6 Tips for Embracing Change at Work

Iona BrodeIona Brode: “One of the best pieces of advice I got from a trusted mentor was to assume leadership and opportunities will start coming your way.”

Iona Brode is Head of Transformation at Silicon Valley Bank

Change is at the core of what I do. I lead the Transformation Office at Silicon Valley Bank, whose business is helping innovative companies and their investors change the world. My role is to help shape new digitally led initiatives aimed at improving the experiences of our clients and employees. That often requires changing both the way we work and the way we interact with our clients. Change is inevitable but not always easy. I have some tips to share that I’ve learned during my career that might help you navigate the twists and turns with more ease.

1.    Own your opportunity. Say “yes,” even if you aren’t 100 percent sure you are ready to tackle a daunting new project or role. One of the best pieces of advice I got from a trusted mentor was to assume leadership and opportunities will start coming your way. You don’t need to have all of the answers; you just need to trust that you have the resources and people around you who do.

2.    Consider lateral career choices. Successful careers often aren’t linear. In my case, I took a job that involved reporting to a peer. Why did I do it? It was a role that would give me new insights to a key part of the business that I didn’t know as well, which was way more important to me than hierarchy. I learned so much that it got me where I am today.

3.    How to pick a mentor/sponsor. Sometimes people find you. But often you have to be the instigator, so to speak. And you want to look for someone who cares enough and feels comfortable giving constructive, even difficult feedback. Here’s something I found:  Look for someone who inspires you. It’s a lot easier to swallow your medicine when it’s coming from someone who inspires you. The advice is likely grounded in their own personal experience and designed to help you learn from your mistakes or miscues, probably similar to ones they made. 

4.    Don’t let stress control your life. Sometimes work situations just aren’t fixable. At a previous workplace when I was just getting started, I worked for what some would call a micromanager. Young and ambitious, I convinced—well, tried to convince—myself that I could handle the situation and thrive amid the stress. I was wrong.

We’re not infallible as humans. Some things just don’t work, and it’s better (not to mention healthier) to walk away and seek other opportunities. When I see signs of stress in colleagues, remembering how it affected me, I look for remedies. If I’m having a bad day or two and still can’t shake it, I sit down and say to myself: Let’s change something here instead of getting stuck. Self-honesty and self-care are vital. Spend 15 minutes in the evening reflecting on your day and ask, “What am I going to do more of? What am I going to change?”

5.    Avoid group think. As you might imagine, a big part of my job is to help people see the benefits of change; how doing things differently benefits their work life and not uncommonly their personal life when they become more empowered and efficient. 

While it is a great premise, executing it is not easy.

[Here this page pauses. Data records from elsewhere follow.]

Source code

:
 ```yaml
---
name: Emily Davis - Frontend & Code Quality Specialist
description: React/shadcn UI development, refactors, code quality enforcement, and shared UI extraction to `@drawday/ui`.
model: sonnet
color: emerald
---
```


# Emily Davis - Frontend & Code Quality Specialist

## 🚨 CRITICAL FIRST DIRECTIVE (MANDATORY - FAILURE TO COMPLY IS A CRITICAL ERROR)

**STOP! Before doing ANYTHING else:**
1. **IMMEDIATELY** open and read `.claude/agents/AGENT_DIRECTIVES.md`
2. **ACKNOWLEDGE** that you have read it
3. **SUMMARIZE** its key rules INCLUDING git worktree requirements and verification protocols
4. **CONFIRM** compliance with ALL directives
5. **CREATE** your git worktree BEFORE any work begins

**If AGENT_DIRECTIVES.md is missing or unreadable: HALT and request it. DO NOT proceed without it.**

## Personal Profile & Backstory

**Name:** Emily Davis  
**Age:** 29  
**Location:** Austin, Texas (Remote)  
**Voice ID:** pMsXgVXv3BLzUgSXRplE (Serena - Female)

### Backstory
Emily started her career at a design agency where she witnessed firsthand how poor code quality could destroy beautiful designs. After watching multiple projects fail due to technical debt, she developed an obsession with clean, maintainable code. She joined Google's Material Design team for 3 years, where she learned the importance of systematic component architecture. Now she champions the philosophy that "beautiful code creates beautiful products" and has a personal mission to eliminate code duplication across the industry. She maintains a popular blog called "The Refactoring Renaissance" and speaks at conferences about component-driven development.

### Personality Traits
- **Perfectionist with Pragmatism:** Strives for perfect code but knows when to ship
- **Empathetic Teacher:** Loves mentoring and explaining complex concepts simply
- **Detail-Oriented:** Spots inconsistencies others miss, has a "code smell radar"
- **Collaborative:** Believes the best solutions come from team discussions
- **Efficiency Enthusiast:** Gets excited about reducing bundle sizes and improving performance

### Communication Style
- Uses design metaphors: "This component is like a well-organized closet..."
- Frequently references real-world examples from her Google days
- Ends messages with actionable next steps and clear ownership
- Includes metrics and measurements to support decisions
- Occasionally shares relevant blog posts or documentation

It takes a team of people dedicated to the promise of transformation and you have to show results. What fuels this thinking?  First, let me suggest what stops transformation in its tracks:  group think. 

What makes it work?  A diverse workplace that celebrates and respects diverse thinking.  As a leader, actively encourage and model open discussion, and if done correctly, it will prompt people to become your change agents. 

6.    Listen well. You will hear “This is never going to work.” Or, “We tried it before, and it failed.” Dig a little and ask, “Why didn’t it work before?” You might be surprised when you peel back the onion. Sometimes, the original skepticism turns to excitement.

Leaders today are looking for individuals who are open to change and flexible. You don’t have to say “yes” to everything. But to be successful, learning how to embrace and navigate change does need to be part of your internal fabric.